Pretty much as an XY-Controlpad on synths it seems.

Anyhow, already wanted to ask that (if you allow yourself to answer, that is): Can you route parameters of multiple blocks to that XY-Pad (in that case possibly displaying something more generic)? I went through quite some lengths to set up XY-Pads in some Zebra 2 patches. And while it required quite some setup time, it defenitely paid off. Would have to be a modulation thing (as in only controlling offsets or an otherwise limited parameter range) for that to work, though.
 
Makes sense regarding things with defined off/on values. I was kind of envisioning something like say zones with different gain or tone stack values and when dragging from one to the other, maybe discovering a cool “in-between” tone as they are morphing between the two. Which might lead to some cool discoveries, especially with things like effects. Like morphing between delays and reverbs with radically different values.
Oh, absolutely. That's a big part of it.
Pretty much as an XY-Controlpad on synths it seems.

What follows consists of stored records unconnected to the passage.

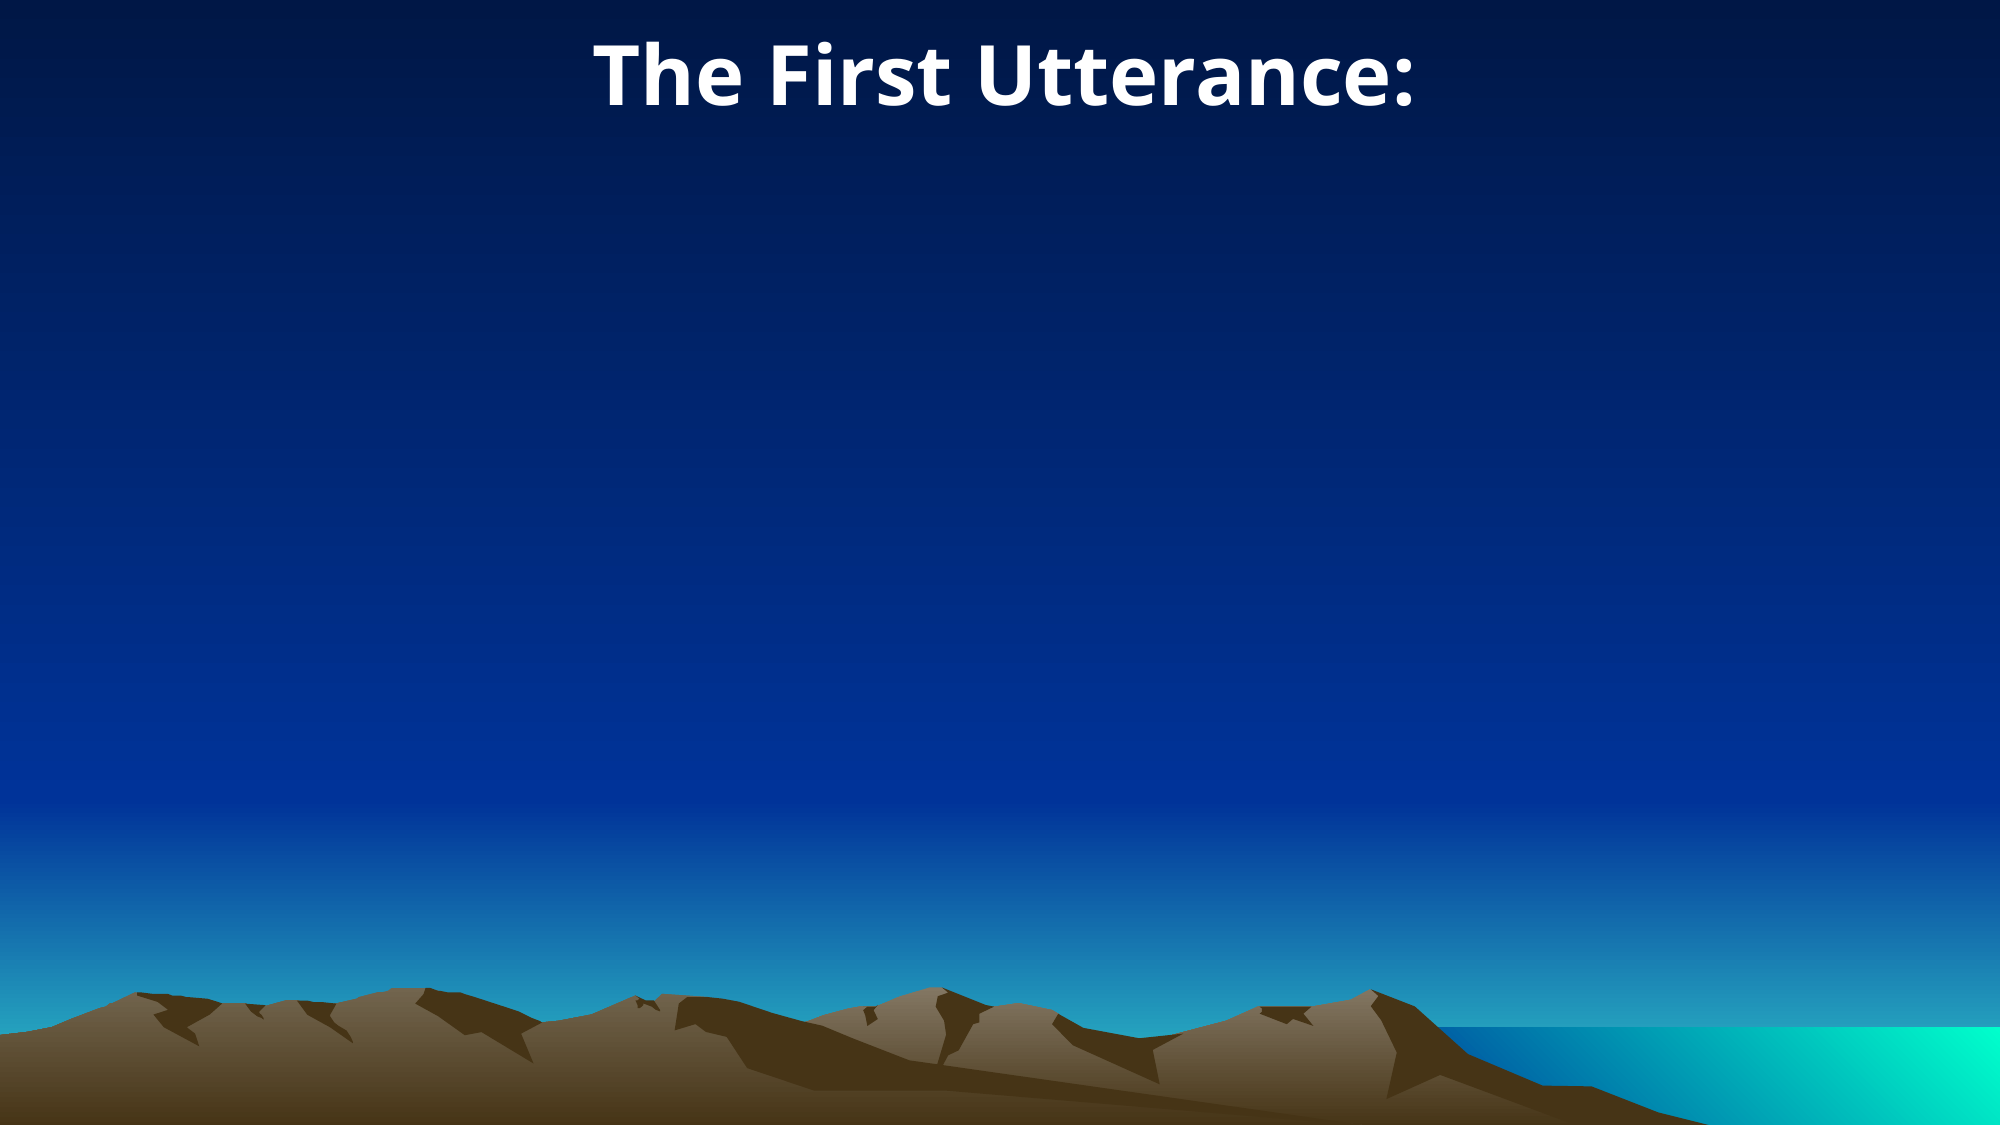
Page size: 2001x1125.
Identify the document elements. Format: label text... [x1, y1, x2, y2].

text_box The First Utterance: [12, 0, 1975, 825]
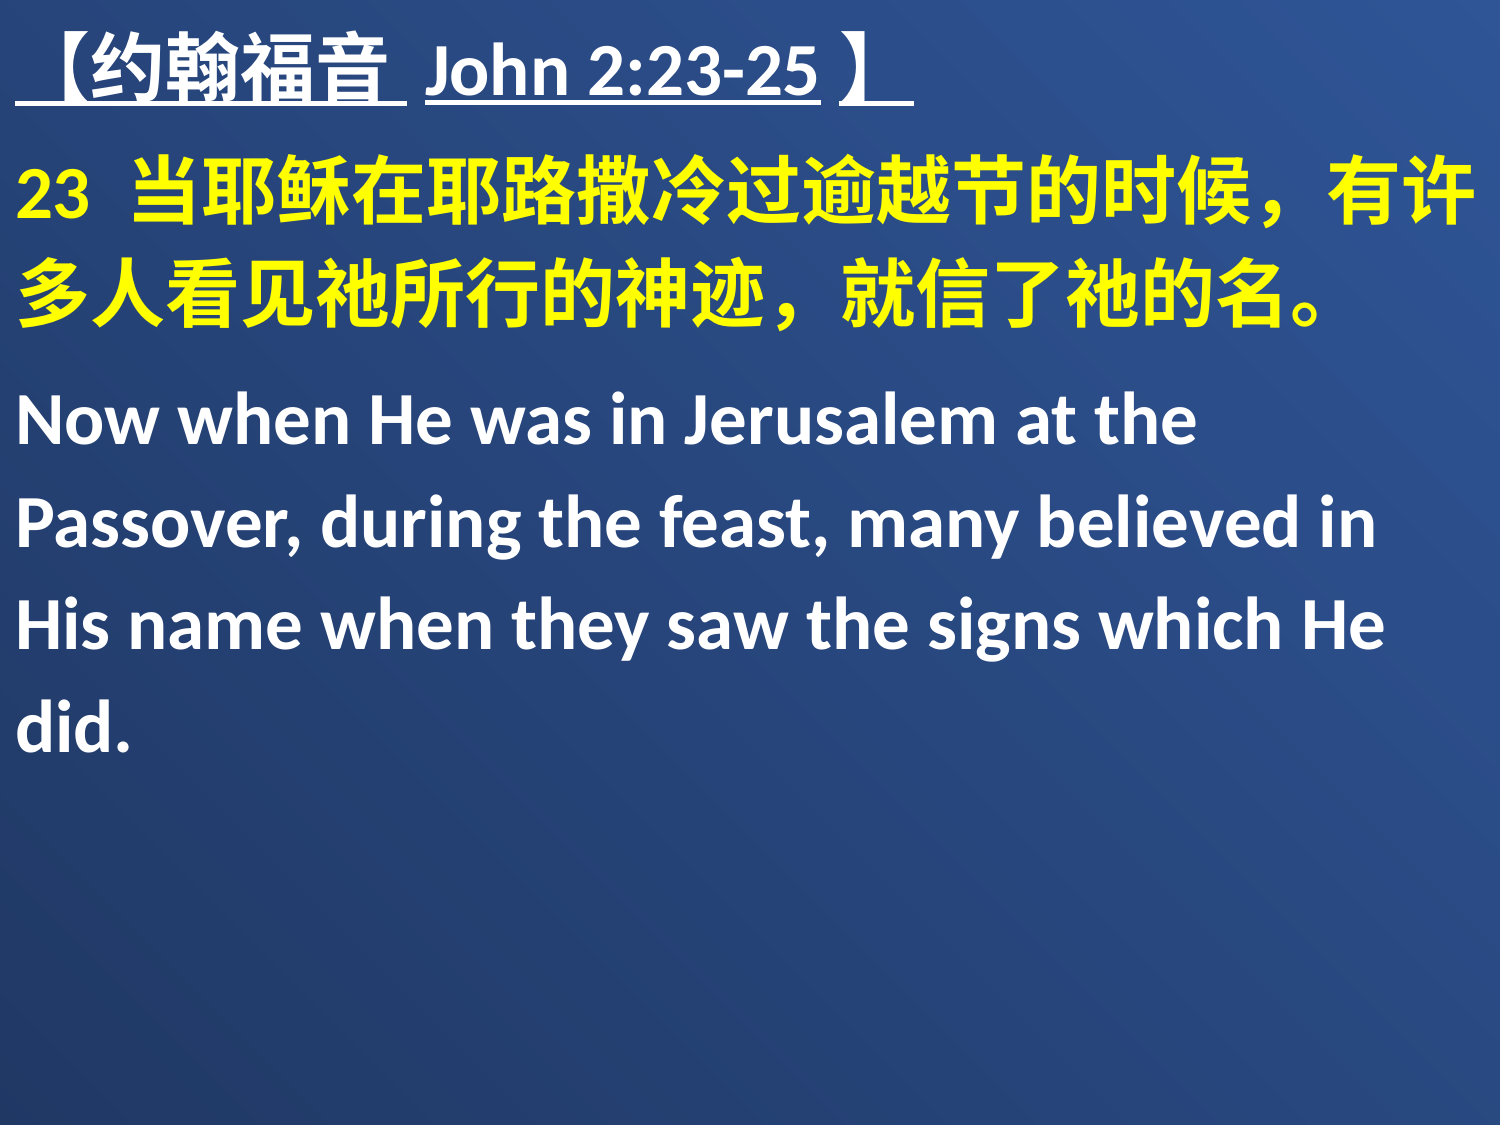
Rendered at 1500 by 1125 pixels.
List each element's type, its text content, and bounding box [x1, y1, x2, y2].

subtitle 【约翰福音 John 2:23-25】 23 当耶稣在耶路撒冷过逾越节的时候，有许多人看见祂所行的神迹，就信了祂的名。 Now when He was in Jerusalem at the Passover, during the feast, many believed in His name when they saw the signs which He did. [0, 0, 1500, 1125]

Anyhow, already wanted to ask that (if you allow yourself to answer, that is): Can you route parameters of multiple blocks to that XY-Pad (in that case possibly displaying something more generic)? I went through quite some lengths to set up XY-Pads in some Zebra 2 patches. And while it required quite some setup time, it defenitely paid off. Would have to be a modulation thing (as in only controlling offsets or an otherwise limited parameter range) for that to work, though.
Focus view is only per-amp or effect, but the separate XY controller (which even gets its own hardware shortcut button so you can access it during a gig) can control dozens of parameters across many blocks. And each axis can send out MIDI CCs to control external gear simultaneously.

Basically, Focus view is a programming tool, while the XY controller is a performance tool.